**EXERCISE INSTRUCTIONS**
Starting at the line with "Jeremy McKeller memberatlarge1@nmbeekeepers.org" and going on through the line with "Konnie Nelson memberatlarge2@nmbeekeepers.org", reproduce each line in the records below exactly and nothing more.

**GIVEN ENTRIES**
=== Begin Enclosure ===

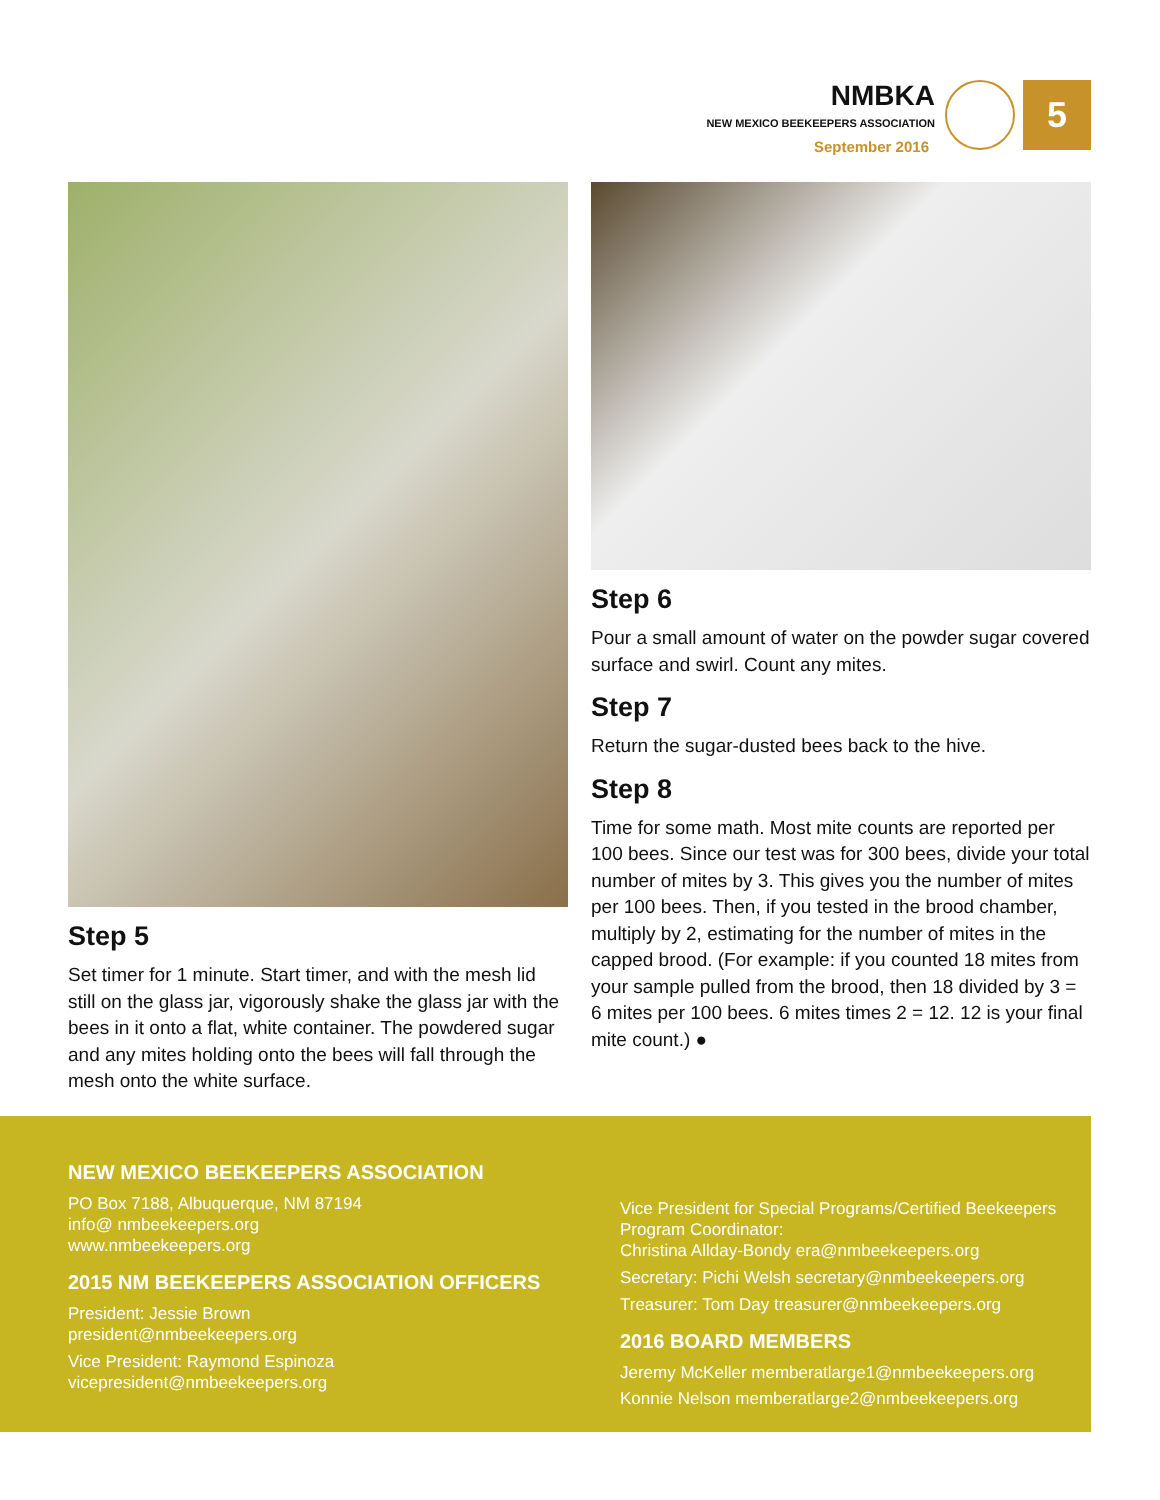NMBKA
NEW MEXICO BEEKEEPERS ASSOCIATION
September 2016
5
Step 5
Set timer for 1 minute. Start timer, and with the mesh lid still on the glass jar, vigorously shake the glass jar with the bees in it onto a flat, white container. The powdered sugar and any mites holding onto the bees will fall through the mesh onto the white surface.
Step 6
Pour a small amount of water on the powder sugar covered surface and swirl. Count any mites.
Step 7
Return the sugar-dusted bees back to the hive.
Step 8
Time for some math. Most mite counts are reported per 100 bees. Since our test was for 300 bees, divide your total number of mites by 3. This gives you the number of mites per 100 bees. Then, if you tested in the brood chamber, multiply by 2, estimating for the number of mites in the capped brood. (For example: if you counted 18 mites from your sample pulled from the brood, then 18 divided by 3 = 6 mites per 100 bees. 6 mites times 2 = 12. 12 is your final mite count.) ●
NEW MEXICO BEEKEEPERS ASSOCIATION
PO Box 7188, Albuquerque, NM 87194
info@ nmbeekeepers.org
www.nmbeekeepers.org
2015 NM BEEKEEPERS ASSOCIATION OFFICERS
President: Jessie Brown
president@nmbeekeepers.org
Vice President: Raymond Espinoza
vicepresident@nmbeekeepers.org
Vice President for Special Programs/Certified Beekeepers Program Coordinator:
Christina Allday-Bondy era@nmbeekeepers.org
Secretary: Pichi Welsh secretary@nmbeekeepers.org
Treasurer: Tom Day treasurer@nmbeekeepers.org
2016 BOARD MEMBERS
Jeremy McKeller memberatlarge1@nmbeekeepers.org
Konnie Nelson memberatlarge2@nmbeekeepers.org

=== End Enclosure ===
=== Begin Enclosure ===

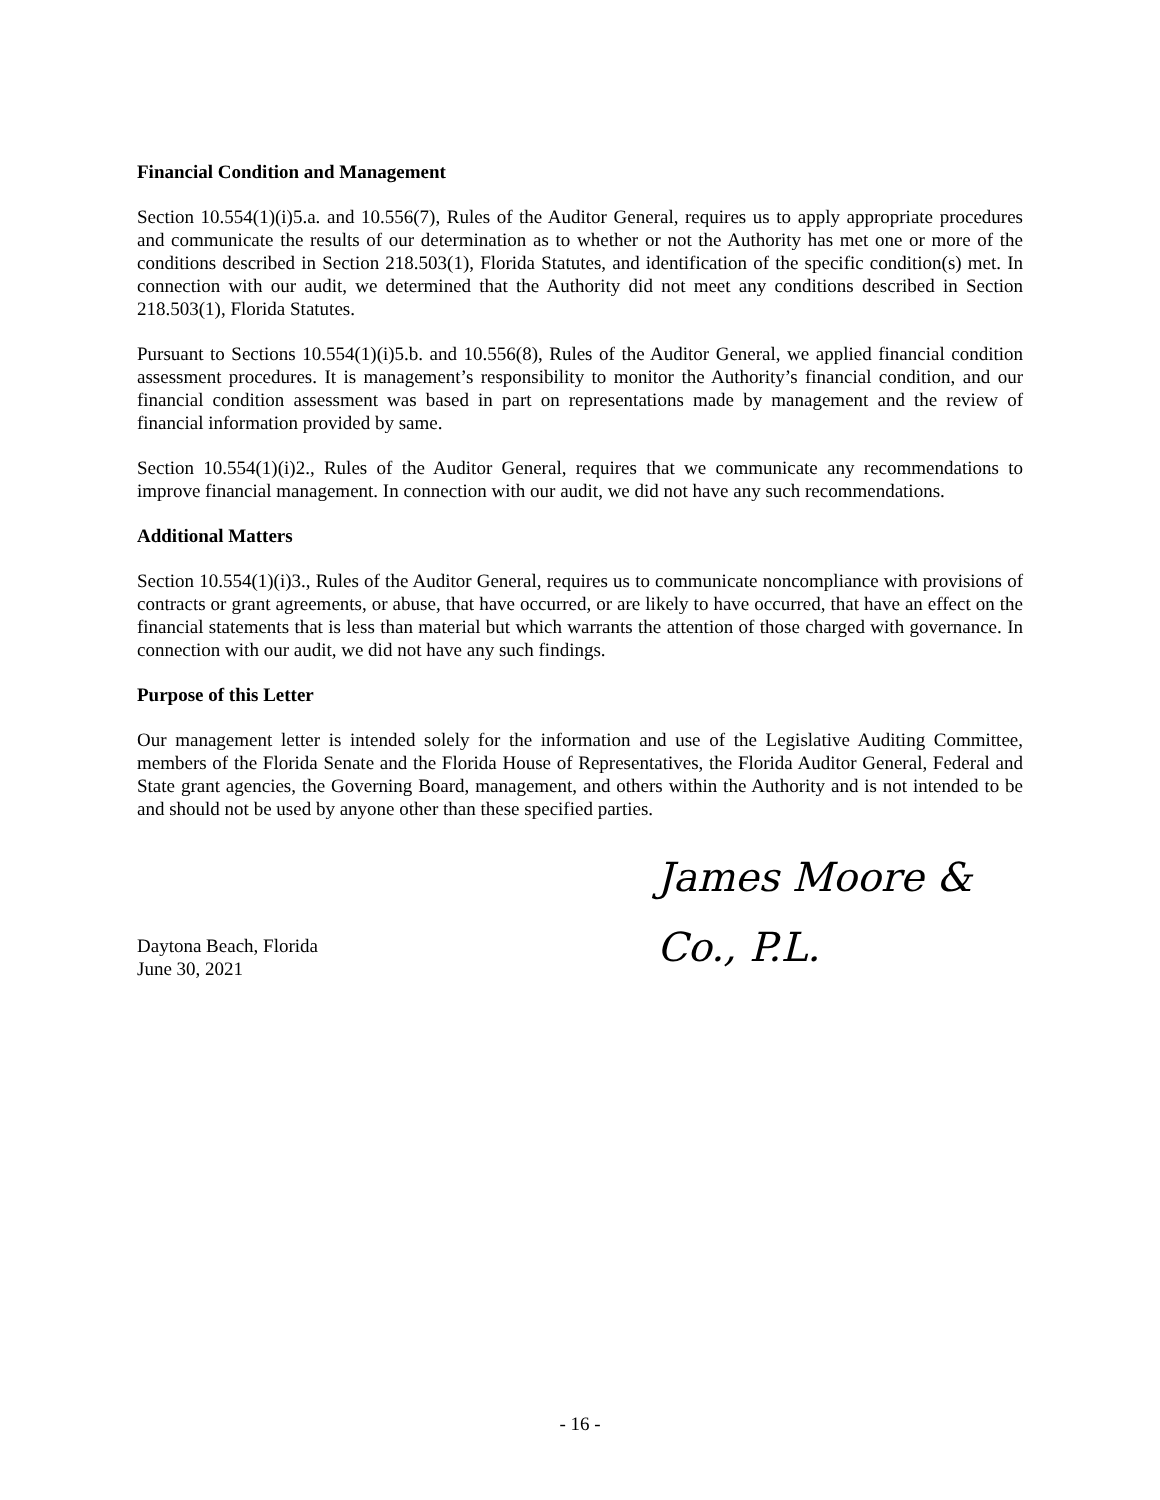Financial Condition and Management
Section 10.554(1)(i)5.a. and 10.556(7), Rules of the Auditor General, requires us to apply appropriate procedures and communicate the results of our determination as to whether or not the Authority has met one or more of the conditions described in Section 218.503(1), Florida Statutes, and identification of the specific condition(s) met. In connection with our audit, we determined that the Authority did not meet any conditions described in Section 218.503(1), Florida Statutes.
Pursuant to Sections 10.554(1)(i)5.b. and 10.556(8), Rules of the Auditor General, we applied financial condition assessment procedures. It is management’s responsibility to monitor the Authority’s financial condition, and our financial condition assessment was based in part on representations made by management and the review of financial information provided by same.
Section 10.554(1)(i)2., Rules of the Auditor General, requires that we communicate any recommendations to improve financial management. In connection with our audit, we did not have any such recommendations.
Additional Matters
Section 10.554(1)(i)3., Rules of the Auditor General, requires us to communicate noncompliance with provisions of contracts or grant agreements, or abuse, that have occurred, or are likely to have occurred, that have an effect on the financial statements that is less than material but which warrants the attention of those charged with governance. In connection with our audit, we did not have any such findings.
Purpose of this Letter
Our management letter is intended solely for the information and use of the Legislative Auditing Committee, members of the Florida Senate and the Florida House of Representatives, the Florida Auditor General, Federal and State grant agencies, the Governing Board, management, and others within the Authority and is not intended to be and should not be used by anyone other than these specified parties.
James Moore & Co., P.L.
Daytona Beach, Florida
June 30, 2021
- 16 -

=== End Enclosure ===

**ANSWER TO THIS PROBLEM**
Jeremy McKeller memberatlarge1@nmbeekeepers.org
Konnie Nelson memberatlarge2@nmbeekeepers.org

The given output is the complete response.